Reminder of the Question… lyrics:
Does it feel like everything’s just like second-best after that meteor strike?
Karlie’s life with Jo$h can’t compare to the Kaylor affair.
Together, Taylor and Karlie are otherworldly. The love makes Taylor who she is, and gets into her being, permanent like a tattoo. And the love was reciprocal. Karlie would die for Taylor. And like clover and ivy, the love covered everything, impacted both of their lives.
Coney Island
Taylor knows she left her lover (Karlie?) hanging. She knows Karlie used to be happy, but she made her depressed. Even though this is the central person in Taylor’s life–it’s Karlie she pictures in a crucial moment–she never acknowledges Karlie as her soulmate publicly. Taylor uses “universe” to show how far away she seems to her lover. Taylor’s priorities are misaligned pertaining to Kaylor, and that hurts Karlie. It makes Karlie feel depressed, neglected, lonely, awkward, and forgotten when Taylor does her celebrity thing (and the closeting that goes with it).

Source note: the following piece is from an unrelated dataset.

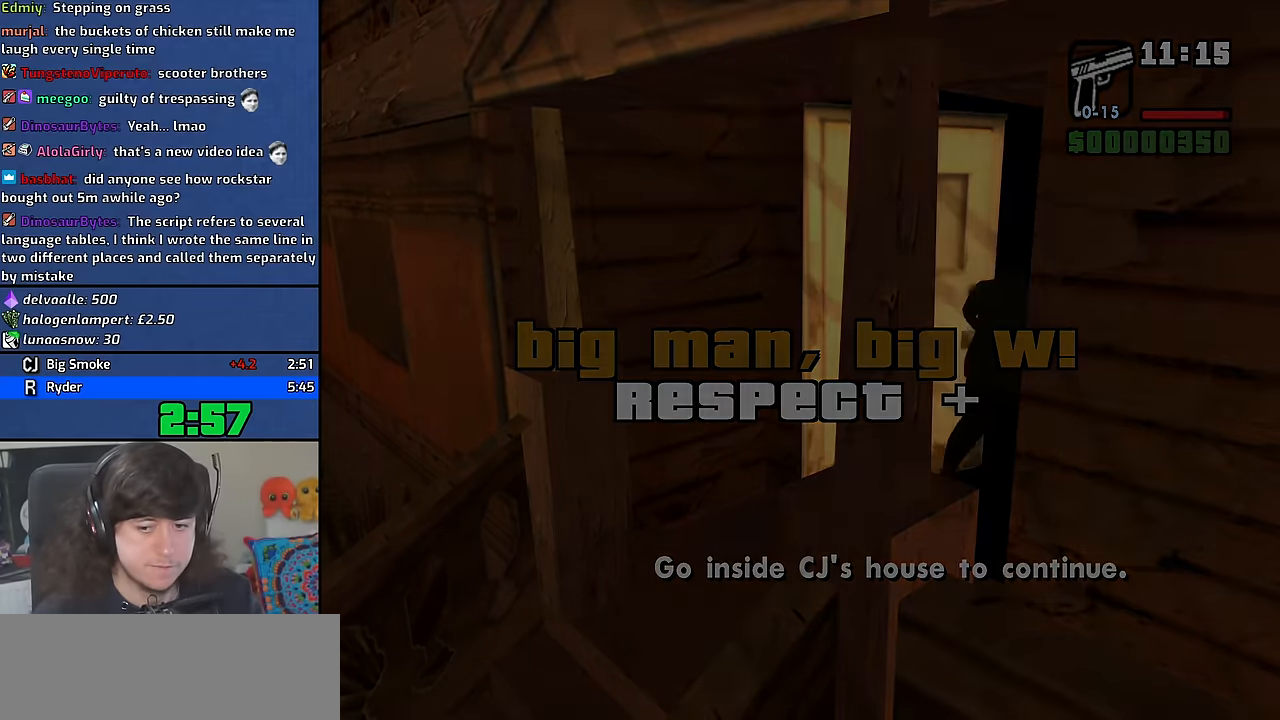
{"keys": ["shift", "space", "w"], "mouse": [], "events": [[17, "shift", "down"], [17, "space", "down"], [17, "w", "down"], [67, "shift", "up"], [83, "space", "up"], [83, "w", "up"], [150, "w", "down"], [167, "shift", "down"], [167, "space", "down"], [217, "shift", "up"], [233, "space", "up"], [233, "w", "up"], [317, "shift", "down"], [317, "space", "down"], [317, "w", "down"], [367, "shift", "up"], [383, "space", "up"], [383, "w", "up"], [467, "shift", "down"], [467, "space", "down"], [467, "w", "down"]]}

That’s what helped Karlie make her decision. Not only was there a prior obligation, but Taylor’s closeting was making Karlie heavyhearted. So the prior obligation won out in the end. Karlie “married” the guy or commissioned this heteronormative life. Now both Taylor and Karlie are dead inside, cold lifeless hands reaching out (“do you wish you could still touch her?”) grieving for the living.